Giuseppe Conte, nel frattempo diventato leader del M5S, ha tentato di fare la stessa cosa. Ma ha presentato nove punti di programma somiglianti più ai temini di scuola media, ha messo in mezzo il termovalorizzatore di Roma e le trivelle, ha in poche parole palesato come la crisi da lui innescata altro non è che un mero pretesto per dare lui ora la spallata. Il lavoro di Conte non ha assunto un aspetto politico ben definito, come nel caso di Renzi del 2021, ma una bega di ordine personale.
In pochi lo stanno seguendo, sia tra gli stessi parlamentari grillini, preoccupati forse di perdere mesi di stipendio in parlamento che mai più arriverà visto il tonfo del movimento nei sondaggi e nelle ultime amministrative, sia tra i cittadini. Ma non è in questo che l’attuale crisi di governo appare surreale.
Come detto, c’è un presidente del consiglio che vorrebbe andarsene e che sembra sfruttare l’addio di una manciata di grillini come pretesto per dare le dimissioni. Dall’altro lato, c’è un ex presidente del consiglio che vorrebbe far fuori il successore. Eppure il governo potrebbe restare tranquillamente in carica. I due diretti protagonisti, pur se antagonisti, vorrebbero la stessa cosa, ossia la fine dell’esecutivo Draghi. Ma a Palazzo Chigi potrebbe non cambiare nulla e potrebbero non essere necessari traslochi e passaggi di consegne. Almeno non nell’immediato.
Perché? Perché nel frattempo tra i due protagonisti antagonisti si è piazzato un altro partito, trasversale e molto ampio che ha già prefigurato loschi scenari apocalittici in caso di addio di Draghi. Non ci sono molti deputati, eccezion fatta di Renzi e dei pochi rimasti di Italia Viva, in questo partito. Più che altro si tratta della cosiddetta “società civile”. E quindi economisti, amministratori locali, sindaci, rappresentanti di categorie, ma anche editorialisti. C’è quindi una parte di quella considerata come la “classe dirigente” che sta promovendo una forte pressione per far rimanere Draghi.

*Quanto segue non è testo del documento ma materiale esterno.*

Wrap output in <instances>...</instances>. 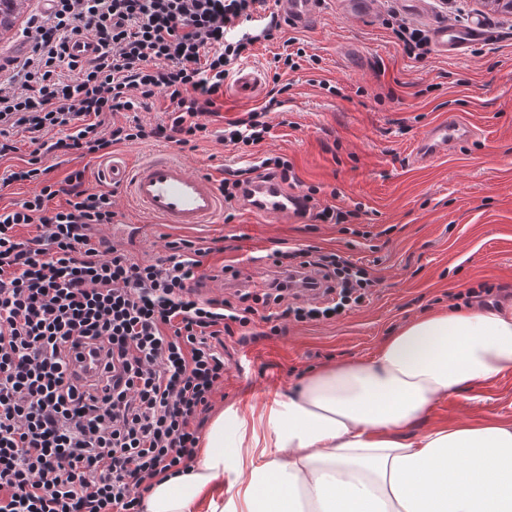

Non senza, anche in questo caso, ragionamenti ai limiti del surreale. In primo luogo perché chi, come ad esempio il sindaco di Milano Beppe Sala, è tra i promotori di questo partito ha parlato di “richiesta che viene dal basso”. Circostanza non veritiera. Il Paese, inteso come totalità dei suoi cittadini e come opinione pubblica, è abbastanza disinteressato alle ultime vicende politiche. L’Italia è alle prese con il caro bollette e con una povertà dilagante e alle persone comuni poco importa della sorte di Draghi. Scambiare una richiesta (legittima, per carità) di un pugno di amministratori e opinionisti come un moto che arriva dal popolo o “dal basso” è atto di disonestà intellettuale. Oppure segno di non aver molto compreso la realtà.
In secondo luogo, perché chi sta pressando per far rimanere Draghi sta parlando, come detto, di scenari apocalittici in caso di suo addio. In particolare, si fa riferimento alla necessità di “portare a termine le riforme”, di gestione delle risorse del Pnrr, di “credito internazionale acquisito dall’Italia”. Si sta quindi dicendo che oggi serve Draghi, chiamato dall’esterno del panorama politico, per attuare programmi che nessuno tra altri politici riuscirebbe a porre in essere. “O Draghi o la morte”, per dirla breve.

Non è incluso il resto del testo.